## GIVEN TASK
Put the lines into a numbered list with blank lines left out, starting at the first line and ending with the line containing "Dot at: (301, 123)", both ends included.

(Dataset items)
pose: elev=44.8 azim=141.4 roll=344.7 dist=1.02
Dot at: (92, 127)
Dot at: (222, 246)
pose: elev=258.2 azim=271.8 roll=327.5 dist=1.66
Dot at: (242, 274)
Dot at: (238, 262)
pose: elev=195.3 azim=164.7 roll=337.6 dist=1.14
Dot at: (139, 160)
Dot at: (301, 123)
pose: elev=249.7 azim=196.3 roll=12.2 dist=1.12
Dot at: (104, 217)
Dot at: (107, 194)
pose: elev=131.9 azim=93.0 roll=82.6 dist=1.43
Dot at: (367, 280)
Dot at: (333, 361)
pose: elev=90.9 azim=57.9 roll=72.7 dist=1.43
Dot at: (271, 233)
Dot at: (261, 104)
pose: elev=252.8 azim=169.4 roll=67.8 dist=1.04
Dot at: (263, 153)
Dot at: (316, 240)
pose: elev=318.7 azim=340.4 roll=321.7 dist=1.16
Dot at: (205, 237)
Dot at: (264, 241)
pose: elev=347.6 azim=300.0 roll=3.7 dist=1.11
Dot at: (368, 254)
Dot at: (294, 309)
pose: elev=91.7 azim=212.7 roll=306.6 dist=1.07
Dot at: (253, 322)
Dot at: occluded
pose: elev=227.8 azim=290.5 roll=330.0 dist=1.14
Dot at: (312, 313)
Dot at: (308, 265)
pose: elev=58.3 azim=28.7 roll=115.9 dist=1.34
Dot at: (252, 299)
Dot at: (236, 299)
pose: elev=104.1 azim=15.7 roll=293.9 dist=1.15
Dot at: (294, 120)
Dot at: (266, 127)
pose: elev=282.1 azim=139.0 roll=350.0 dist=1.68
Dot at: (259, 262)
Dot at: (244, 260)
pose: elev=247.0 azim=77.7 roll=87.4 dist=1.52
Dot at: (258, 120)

## TASK RESULT
1. pose: elev=44.8 azim=141.4 roll=344.7 dist=1.02
2. Dot at: (92, 127)
3. Dot at: (222, 246)
4. pose: elev=258.2 azim=271.8 roll=327.5 dist=1.66
5. Dot at: (242, 274)
6. Dot at: (238, 262)
7. pose: elev=195.3 azim=164.7 roll=337.6 dist=1.14
8. Dot at: (139, 160)
9. Dot at: (301, 123)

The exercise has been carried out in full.